## Testo di partenza
········
Su molti orologi sono presenti le più svariate indicazioni astronomiche, sia per il gusto della complicazione e del meraviglioso, sia per le esigenze astrologiche allora fortemente sentite e solo marginalmente per esigenze scientifiche, la cui comprensione era alla portata di pochissime persone. Ricordiamo il famoso “astrario” di Giovanni de Dondi, vero compendio di tutte le conoscenze astronomiche della seconda metà del Trecento (foto 2). Il primo orologio da camera sembra essere stato quello eseguito per Filippo il Bello nel 1300.
L’introduzione della molla all’inizio del 400’ quale organo motore, in sostituzione dei pesi, permise di rendere gli orologi trasportabili. Essa distendendosi esercita una pressione differenziata, che fin dall’inizio fu necessario compensare, se si voleva ottenere una marcia costante. Ciò si ottenne con l’introduzione del “conoide” alla metà del 400’; un fuso conico, da cui il nome, intorno al quale si attorcigliava una corda, ottenuta da budello animale, che srotolandosi esercitava maggior forza nella parte di diametro maggiore, calante man mano che questi diminuiva; un pò come avviene col cambio in una bicicletta. Queste innovazioni permisero la costruzione dei primi orologi di dimensioni ridotte a “torre” (foto 3) e delle “tamburine” (foto 4), orologi con il quadrante posto superiormente orizzontale, oltre a quelli a soggetto religioso a forma di ostensorio o di croce (foto 5); che potevano essere collocati sui piani dei mobili. Si realizza il conseguente passaggio dai primi costruttori, fabbri evoluti, agli orologiai specializzati; con lo sviluppo di casse sempre più decorate, realizzate anch’esse da artigiani specializzati.
All’incirca dalla metà del XV secolo l’adozione della molla, e del bilanciere permisero lo sviluppo dei piccoli orologi da portare addosso. Il Victoria and Albert Musium conserva il più antico orologio esistente da persona; datato 1450. Per rendere meno ingombranti i movimenti si ricorse allo stackfreed un sistema, disegnato già da Leonardo, che permetteva per mezzo di una molla aggiuntiva di compensare la molla principale senza ricorrere al conoide; applicato principalmente ad orologi tedeschi portatili permette di datarli tra il 500’ e l’inizio del 600’. Solo dalla metà del 600’ gli orologi da tasca, soprattutto ginevrini ed inglesi, diventano relativamente comuni. Ricordiamo inoltre che i vetri di protezione sono introdotti solo dal 1620, e le pietre forate come cuscinetti per i perni dal 1704; dall’inizio del Settecento gli incavi ricavati nella platina in corrispondenza dei perni, quali serbatoi per l’olio di lubrificazione. Anche le casse di protezione in legno datano dalla seconda metà del 500’. Dal 1625-30 si realizza la sostituzione del budello con la catena; ma ai fini della datazione bisogna fare attenzione, perché numerosi sono stati gli adattamenti posteriori delle conoidi o addirittura la loro sostituzione. Nel 1630 lo svizzero Jean Toutin inventa lo smalto “pittorico” e da questa data si producono i cosiddetti orologi a saponetta, dalla caratteristica forma, che concedevano più spazio a tale decorazione. La carica era mediamente di trenta ore. Le cifre fino al periodo Luigi XVI sono generalmente in numeri romani. Fino alla metà del Cinquecento c’era una sola lancetta, che indicava le ore già suddivise in quarti e mezze; poi si aggiunse quella dei minuti od anche quella dei secondi.
········
## Dati forniti
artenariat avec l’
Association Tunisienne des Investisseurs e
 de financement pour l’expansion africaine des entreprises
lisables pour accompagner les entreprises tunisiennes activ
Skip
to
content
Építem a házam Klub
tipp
········
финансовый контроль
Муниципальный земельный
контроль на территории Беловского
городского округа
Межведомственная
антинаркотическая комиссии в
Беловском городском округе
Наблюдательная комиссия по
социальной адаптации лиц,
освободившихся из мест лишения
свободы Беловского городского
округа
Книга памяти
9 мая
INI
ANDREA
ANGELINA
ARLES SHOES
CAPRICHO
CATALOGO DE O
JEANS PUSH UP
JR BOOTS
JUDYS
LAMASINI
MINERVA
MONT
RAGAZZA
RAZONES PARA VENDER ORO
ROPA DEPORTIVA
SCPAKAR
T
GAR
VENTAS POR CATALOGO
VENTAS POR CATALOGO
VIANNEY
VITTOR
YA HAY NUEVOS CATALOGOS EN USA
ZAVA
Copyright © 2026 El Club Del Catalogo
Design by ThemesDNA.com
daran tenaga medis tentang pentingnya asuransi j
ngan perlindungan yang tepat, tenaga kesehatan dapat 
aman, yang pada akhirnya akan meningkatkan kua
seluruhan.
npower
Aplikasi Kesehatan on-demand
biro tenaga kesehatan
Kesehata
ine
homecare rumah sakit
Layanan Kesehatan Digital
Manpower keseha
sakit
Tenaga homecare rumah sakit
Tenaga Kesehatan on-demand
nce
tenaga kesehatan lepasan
········
## Dettagli esercizio
Riscrivi come elenco puntato il paragrafo del testo sugli orologi che comincia con «L'introduzione della molla», conservandone i fatti principali.

## Risultato
- All'inizio del Quattrocento la molla sostituisce i pesi come organo motore e rende gli orologi trasportabili.
- Distendendosi, la molla esercita una pressione differenziata, che va compensata per ottenere una marcia costante.
- A metà del Quattrocento si introduce il conoide, un fuso conico con una corda di budello animale. La corda, srotolandosi, esercita più forza nella parte di diametro maggiore e meno man mano che il diametro diminuisce.
- Queste innovazioni permettono di costruire piccoli orologi a torre e tamburine, con quadrante orizzontale in alto. Si costruiscono anche orologi a soggetto religioso a forma di ostensorio o di croce, da collocare sui mobili.
- Ai primi costruttori, fabbri evoluti, subentrano orologiai specializzati. Le casse diventano sempre più decorate e sono realizzate anch'esse da artigiani specializzati.